On Back Together Again, what sounds like two different bassists – one playing the main fingerstyle line and the other slapping accents – is actually two tracks of Fearrington.
“At that time, slapping was not something I had developed. I remember being insulted the first time Mtume came up to me and said, ‘Hey man, you ever check out Louis Johnson?’ But that was the sound of the day. Mtume preferred to do it as an overdub because it sounded like two basses. But if it had been up to me, I probably would have left out the slap stuff.”
An early protégé and friend of bass icons Alphonso Johnson and Anthony Jackson, and a devout disciple of James Jamerson, Fearrington isn't afraid to cite their overwhelming influence when describing his approach. “A lot of times when I'm playing – even now, after what feels like a thousand years – I'm always thinking, ‘What would those guys do in this position?’”
Fearrington points to the phrase that first appears in beat three of the second bar. “That lick, especially the sliding trill at the end, is straight from Alphonso. I heard him do it, thought it sounded slick, and worked it into the part.”
You’ll also notice how tricky it is to fly up the neck and make it back for the F# on the next downbeat. “Initially we tried to work it in as a pattern that happened every 'X' number of bars, but it was really hard to play over and over again. My hand was starting to swell up and blood was coming out of my ears, you know? Eventually, I just did it when it felt right.”

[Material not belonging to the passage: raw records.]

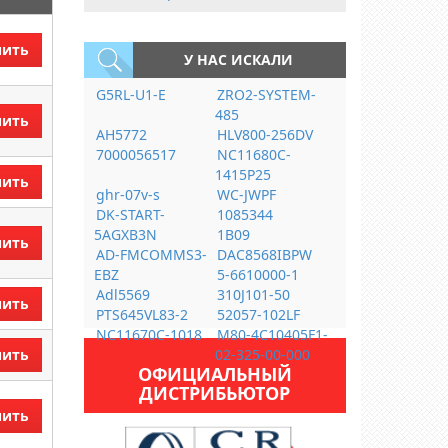
пить
У НАС ИСКАЛИ
G5RL-U1-E
ZRO2-SYSTEM-
485
пить
AH5772
HLV800-256DV
7000056517
NC11680C-
1415P25
пить
ghr-07v-s
WC-JWPF
DK-START-
1085344
5AGXB3N
1B09
пить
AD-FMCOMMS3-
DAC8568IBPW
EBZ
5-6610000-1
Adl5569
310J101-50
пить
PTS645VL83-2
52057-102LF
NC11670C-1018
M80-4C10405F1-
пить
02-325-00-000
ОФИЦИАЛЬНЫЙ
ДИСТРИБЬЮТОР
пить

Fearrington also credits his frequent practice of scales and patterns in 4ths up and down the neck with giving him the necessary skills to pull off the lick. “If I hadn't worked on that stuff, there's no way I could have done it.”
Fearrington’s heroes Johnson, Jackson, and Jamerson – are all individualists with a singular style and sound, but Fearrington saw his role differently. “Anthony or Chuck Rainey can do their own thing because they're phenomenal, but in every situation, I've allowed myself to do whatever the producer wanted.
“Guys like Anthony Jackson would say, ‘Look, this part stinks and I can make it better.’ I never did that kind of thing. I didn't want to get the reputation as ‘the guy who can play his ass off, but…’ I didn't want there to be a ‘but’ about me.”
Fearrington tracked Back Together Again with a custom Carl Thompson 4-string that, in his words, had become “almost impossible to play” due to a variety of setup issues.
He came to the instrument via Anthony Jackson. “I was very close with Anthony. When he migrated away from Fender, so did I. The luthier he settled on was Carl, and I followed his lead. I had a 4-string and a piccolo bass that worked great for a while, until the intonation and string height went crazy.”